Cities and globalization
This is not to say that cities have become indistinguishable from the countryside – although some scholars, for instance, American urban theorist Neil Brenner, talk about urbanization affecting every region of the world at every level. What we can say is that urban cultures, ﬂows of goods, economies, planning practices and infrastructures are highly likely to occur in places that are less densely built up than a typical city. Nor does questioning dualist notions imply a prediction that globalization will lead to all cities becoming more and more alike.
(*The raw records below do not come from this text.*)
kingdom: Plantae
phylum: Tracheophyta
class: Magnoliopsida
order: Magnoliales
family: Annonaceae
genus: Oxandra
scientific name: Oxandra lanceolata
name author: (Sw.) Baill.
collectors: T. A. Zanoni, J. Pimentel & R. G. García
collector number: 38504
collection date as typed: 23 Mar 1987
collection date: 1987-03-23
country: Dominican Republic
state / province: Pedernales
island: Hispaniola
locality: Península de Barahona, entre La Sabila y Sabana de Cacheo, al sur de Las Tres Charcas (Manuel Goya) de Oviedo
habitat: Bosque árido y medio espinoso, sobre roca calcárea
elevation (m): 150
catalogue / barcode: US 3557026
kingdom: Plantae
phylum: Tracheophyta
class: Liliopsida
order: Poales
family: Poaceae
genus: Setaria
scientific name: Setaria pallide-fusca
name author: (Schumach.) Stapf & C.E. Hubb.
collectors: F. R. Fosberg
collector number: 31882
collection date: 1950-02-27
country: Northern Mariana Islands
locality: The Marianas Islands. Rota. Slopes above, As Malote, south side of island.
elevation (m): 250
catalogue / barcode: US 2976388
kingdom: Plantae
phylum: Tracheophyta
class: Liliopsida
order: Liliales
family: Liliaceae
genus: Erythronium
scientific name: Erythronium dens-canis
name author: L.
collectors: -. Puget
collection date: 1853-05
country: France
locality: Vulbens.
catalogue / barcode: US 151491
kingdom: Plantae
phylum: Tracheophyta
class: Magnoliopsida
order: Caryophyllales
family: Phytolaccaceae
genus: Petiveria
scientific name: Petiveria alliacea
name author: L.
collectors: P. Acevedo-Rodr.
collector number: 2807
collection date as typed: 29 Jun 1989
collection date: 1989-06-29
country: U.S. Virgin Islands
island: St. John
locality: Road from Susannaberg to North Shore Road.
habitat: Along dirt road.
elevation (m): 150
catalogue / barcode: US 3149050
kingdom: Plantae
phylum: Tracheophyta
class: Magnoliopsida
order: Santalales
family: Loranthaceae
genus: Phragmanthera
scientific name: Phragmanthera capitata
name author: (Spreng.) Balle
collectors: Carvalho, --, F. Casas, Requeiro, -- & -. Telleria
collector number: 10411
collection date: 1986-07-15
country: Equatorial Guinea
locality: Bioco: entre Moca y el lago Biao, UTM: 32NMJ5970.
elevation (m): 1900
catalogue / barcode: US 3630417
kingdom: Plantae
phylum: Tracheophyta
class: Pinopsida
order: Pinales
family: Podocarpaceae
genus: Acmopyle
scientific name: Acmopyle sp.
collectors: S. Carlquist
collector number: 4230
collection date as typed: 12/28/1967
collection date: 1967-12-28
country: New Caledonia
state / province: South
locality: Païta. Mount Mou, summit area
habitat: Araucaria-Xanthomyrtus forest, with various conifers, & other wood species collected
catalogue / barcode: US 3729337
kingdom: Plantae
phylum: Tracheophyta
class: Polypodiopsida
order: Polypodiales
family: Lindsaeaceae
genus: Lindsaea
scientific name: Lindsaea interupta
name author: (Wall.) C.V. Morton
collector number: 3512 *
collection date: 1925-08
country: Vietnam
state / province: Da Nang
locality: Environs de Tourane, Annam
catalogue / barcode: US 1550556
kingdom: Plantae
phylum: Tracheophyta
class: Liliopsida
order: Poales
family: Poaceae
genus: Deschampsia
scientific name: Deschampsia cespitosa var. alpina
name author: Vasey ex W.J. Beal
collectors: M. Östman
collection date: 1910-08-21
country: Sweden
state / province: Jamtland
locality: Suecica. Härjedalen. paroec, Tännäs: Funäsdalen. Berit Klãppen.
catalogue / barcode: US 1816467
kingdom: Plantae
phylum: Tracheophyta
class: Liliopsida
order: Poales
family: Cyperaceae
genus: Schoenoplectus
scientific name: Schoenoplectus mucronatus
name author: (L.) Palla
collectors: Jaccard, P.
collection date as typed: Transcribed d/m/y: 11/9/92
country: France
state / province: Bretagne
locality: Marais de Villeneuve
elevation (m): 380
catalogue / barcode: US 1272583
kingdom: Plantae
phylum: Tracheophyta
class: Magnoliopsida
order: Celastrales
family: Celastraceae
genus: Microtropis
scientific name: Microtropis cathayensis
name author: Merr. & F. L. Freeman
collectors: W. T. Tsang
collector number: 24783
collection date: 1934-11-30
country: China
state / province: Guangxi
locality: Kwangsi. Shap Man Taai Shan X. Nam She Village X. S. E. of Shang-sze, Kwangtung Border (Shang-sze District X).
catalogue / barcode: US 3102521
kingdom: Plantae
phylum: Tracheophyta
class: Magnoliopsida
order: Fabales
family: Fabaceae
It is frequently claimed and indeed taken for granted that owing to the global reach of international brands and the proliferation of “non-places” such as shopping malls, airports, international chain hotels, and theme parks, our cities are becoming more and more interchangeable. Although all these inﬂuences do exist, I claim that, on the contrary, globalization is causing cities to continually differentiate themselves.
Thriving trade centers
Let me illustrate this with an example: Near downtown Nairobi, the neighborhood of Eastleigh has been developing, where, since the early 1990s, Somali refugees have established trading centers and shopping malls. Thanks to their global connections, Somali diasporas in Dubai, Hong Kong, Minneapolis and London are able to import goods to Nairobi at lower cost than Kenyans could. As a result, not only has Eastleigh been transformed into a trading hub that attracts buyers from all over Kenya and even neighboring Uganda and Tanzania, but an entirely unique typology of shopping centers has emerged, whose architecture is geared toward the ﬁnancial situation of Somali refugees.
These malls are vibrant places that radiate an extraordinarily rich urban culture throughout all three dimensions. While the factors that led to the urban transformation of Eastleigh – refugees, international ﬂows of goods, and a United Nations presence, to name but a few – are a sign and result of globalization, Eastleigh’s markets and urban culture are unique and could have evolved in this way only in Nairobi. As well as highlighting the fascinating lifeworlds that cities like Nairobi have to offer, this translates into an academic duty to investigate and try to understand them, taking them just as seriously as cities in other parts of the world. And it reveals the conscious or unconscious prescience inherent in Matthäus Merian’s city map.